Seulement voilà, ce soir là je n’avais pas envie d’écourter la promenade avec mon chien. J’adore ce moment avec lui, je n’ai pas envie de l’écourter à cause de deux inconnus. Je me sens bien et j’ai envie de continuer à me sentir bien malgré ces deux tocards.
Je décide de faire comme si je n’étais pas habituée à ces situations, comme si j’ignorais ce qu’elles sous entendent. Je décide d’ignorer, totalement et scandaleusement, cette convention du male gaze. Cette convention qui veut qu’un homme décide de nous déshabiller du regard, à n’importe quel moment, dans n’importe quelle situation, qu’il en éprouve de la fierté, que ça le conforte dans sa virilité et que nous devions baisser la tête et fuir, quel que soit le lieu et la raison qui nous avait motivé à nous y rendre. Quelque soit notre activité. Parce que si on ne fuit pas, si on ne baisse pas la tête, c’est de la provocation et là… Là faut pas s’étonner après si ça tourne mal.
Non.
Non. J’ai décidé d’ignorer tout ça et de faire comme font les mecs. De me sentir incroyablement légitime et de ne surtout pas supporter l’idée que quelqu’un puisse me déranger sans raison. De faire preuve de la plus grande des susceptibilités si quelqu’un vient modifier le cours de ma journée sans mon autorisation. De me montrer un peu agacée, de l’agacement dont font preuve les gens importants quand on vient les déranger au pire moment avec un détail sans importance.

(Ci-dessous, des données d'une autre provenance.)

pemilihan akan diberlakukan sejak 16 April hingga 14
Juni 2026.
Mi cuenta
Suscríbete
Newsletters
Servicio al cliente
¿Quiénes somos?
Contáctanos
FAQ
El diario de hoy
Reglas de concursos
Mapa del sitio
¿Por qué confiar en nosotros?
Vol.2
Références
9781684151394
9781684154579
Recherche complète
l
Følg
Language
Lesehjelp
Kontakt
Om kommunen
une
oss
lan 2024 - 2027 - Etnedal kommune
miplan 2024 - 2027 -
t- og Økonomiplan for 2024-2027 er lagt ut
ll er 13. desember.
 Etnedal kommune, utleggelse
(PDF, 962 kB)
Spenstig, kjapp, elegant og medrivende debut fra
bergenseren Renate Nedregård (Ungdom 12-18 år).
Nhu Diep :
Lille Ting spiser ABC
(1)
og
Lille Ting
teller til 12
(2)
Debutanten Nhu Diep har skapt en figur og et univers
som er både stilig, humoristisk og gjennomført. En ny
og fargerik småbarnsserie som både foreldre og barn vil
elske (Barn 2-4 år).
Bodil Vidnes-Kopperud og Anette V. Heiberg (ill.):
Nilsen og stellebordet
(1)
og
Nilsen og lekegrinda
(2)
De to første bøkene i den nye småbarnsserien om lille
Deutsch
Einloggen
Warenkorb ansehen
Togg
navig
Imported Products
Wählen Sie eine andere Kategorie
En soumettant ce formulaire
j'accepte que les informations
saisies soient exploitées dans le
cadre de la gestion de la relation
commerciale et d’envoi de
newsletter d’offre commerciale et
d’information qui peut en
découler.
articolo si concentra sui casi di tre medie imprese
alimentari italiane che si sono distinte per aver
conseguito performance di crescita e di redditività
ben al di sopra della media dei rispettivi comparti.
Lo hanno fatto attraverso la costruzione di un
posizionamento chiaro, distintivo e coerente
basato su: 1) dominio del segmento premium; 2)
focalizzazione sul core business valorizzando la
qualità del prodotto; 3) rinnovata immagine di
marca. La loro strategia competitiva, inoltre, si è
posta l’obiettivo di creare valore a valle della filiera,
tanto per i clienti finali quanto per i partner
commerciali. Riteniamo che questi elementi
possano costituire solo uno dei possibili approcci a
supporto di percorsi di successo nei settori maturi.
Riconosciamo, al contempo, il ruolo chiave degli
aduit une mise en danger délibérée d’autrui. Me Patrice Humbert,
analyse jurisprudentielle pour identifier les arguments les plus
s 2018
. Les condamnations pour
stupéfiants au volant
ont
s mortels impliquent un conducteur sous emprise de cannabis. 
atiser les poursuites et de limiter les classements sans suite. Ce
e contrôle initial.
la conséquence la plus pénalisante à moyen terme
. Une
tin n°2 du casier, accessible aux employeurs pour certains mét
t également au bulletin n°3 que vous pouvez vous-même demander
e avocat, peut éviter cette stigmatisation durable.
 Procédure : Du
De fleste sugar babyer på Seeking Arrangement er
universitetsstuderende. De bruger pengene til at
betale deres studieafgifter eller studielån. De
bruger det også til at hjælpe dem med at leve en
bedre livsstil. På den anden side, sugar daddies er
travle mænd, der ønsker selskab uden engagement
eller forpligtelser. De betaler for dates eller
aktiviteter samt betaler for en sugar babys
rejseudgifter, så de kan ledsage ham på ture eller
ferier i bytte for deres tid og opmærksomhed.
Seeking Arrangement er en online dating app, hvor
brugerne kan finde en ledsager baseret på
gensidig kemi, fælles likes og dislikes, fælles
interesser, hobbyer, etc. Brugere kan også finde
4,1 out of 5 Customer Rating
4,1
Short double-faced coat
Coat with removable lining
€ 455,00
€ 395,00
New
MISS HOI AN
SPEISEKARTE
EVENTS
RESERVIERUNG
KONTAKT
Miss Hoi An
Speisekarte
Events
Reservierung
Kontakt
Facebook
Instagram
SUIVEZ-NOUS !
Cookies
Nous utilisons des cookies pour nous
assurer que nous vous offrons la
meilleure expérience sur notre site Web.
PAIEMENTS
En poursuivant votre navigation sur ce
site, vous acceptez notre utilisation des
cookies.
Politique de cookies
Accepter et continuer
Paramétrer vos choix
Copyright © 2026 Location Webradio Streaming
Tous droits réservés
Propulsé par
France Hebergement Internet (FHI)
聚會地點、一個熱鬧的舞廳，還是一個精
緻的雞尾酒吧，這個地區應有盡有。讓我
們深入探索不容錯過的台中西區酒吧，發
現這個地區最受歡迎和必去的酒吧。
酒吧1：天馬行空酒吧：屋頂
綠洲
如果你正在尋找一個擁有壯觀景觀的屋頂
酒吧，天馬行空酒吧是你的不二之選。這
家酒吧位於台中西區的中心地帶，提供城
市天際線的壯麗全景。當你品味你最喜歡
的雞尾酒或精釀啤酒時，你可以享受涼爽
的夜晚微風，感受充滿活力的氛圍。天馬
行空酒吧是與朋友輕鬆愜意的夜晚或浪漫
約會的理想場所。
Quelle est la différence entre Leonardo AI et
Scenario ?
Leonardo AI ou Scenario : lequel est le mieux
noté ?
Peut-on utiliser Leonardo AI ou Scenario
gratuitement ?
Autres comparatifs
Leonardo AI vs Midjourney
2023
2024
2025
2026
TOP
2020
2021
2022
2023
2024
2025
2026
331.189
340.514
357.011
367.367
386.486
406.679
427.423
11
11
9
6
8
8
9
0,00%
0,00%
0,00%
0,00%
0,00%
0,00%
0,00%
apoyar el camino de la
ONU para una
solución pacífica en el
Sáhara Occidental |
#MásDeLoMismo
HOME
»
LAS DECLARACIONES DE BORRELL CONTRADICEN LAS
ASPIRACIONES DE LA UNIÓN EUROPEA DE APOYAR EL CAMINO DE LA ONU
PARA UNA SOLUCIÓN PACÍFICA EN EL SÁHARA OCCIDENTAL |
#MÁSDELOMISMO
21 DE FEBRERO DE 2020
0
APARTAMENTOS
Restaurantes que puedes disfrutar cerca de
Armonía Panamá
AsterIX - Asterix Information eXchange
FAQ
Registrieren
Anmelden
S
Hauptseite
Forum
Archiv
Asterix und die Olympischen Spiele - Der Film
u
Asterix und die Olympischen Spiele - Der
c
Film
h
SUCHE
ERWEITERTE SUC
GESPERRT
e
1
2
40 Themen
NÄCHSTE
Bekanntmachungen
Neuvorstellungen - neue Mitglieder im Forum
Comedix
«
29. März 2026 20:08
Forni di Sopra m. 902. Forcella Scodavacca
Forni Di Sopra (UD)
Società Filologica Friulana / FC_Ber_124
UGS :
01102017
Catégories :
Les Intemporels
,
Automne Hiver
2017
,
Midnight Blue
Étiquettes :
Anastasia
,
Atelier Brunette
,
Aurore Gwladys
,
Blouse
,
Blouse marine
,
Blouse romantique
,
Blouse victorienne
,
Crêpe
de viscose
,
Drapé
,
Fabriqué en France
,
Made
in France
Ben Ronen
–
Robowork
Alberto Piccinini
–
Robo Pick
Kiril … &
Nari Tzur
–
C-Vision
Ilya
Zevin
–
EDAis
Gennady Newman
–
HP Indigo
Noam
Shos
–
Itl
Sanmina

Comme, je le rappelle, ils avaient été très peu discrets et qu’ils avaient tout fait pour que je remarque qu’ils me mataient, je tourne la tête dans leur direction, de façon franche, interloquée, comme si, naturellement j’attendais de leur part une questions ou une objection, bref une raison rationnelle de m’avoir interrompue dans ma promenade. Ils se montrent décontenancés, ne savent pas trop comment réagir. Je suis là, droite dans mes bottes et dans ma légitimité, toute impliquée dans ma promenade avec mon chien et dans l’importance de cette promenade sus nommée. Je ne suis qu’étonnement de les voir ainsi faire irruption dans ma journée. Ce doit être important non ? Ils n’auraient pas attiré mon attention pour rien enfin ! Ce n’est pas logique ! Je les interroge du regard. Ils sont très mal à l’aise. Ils me sortent la carte du sourire coquinoux… ce qui jure assez avec leur attitude penaude. C’est incompréhensible ! Je ne les connais pas, ils attirent mon attention puis me sourient sans rien dire? ! Mais que me veulent-ils? ! J’essaie de comprendre ! Je les interroge toujours du regard, l’un après l’autre. Toujours muets, gênés, décontenancés.
Eux, dont le sourire déjà bien pâle s’affaisse maintenant tout à fait semblent vouloir disparaître. Alors je renonce à comprendre, je hausse les épaules avant de reprendre tranquillement ma promenade, les laissant seuls avec leur malaise.

Hahaha me voilà hilare. J’ai vécu ce micro évènement comme une libération. A quoi s’attendaient-ils ? Que je peine à m’enfuir juchée sur mes jambes sexy et tramblottantes de femme faible et effrayée pour les laisser entre hommes, fiers et puissants, dont la force impressionne les plus fragiles ? Hahaha. Ils espéraient peut-être une œillade, mi timorée mi chagasse qui aurait pimentée leur branlette du soir et qui leur aurait donné l’impression que cette inconnue aurait été plus gentille avec eux que leur aigrie de femme (oui parce que je vis dans un quartier résidentiel entouré d’écoles et de crèches, il est peu probable que ces hommes là eut été célibataire. Seules les petites familles bien comme il faut vivent ici.)

Mesdames, dès aujourd’hui, répondez au male gaze avec rien d’autre que de la légitimité. La légitimité d’exister et de vaquer à vos occupations sans vous voir imposer les projections libidineuses d’inconnus. On a le pouvoir de refuser ça. Refusons.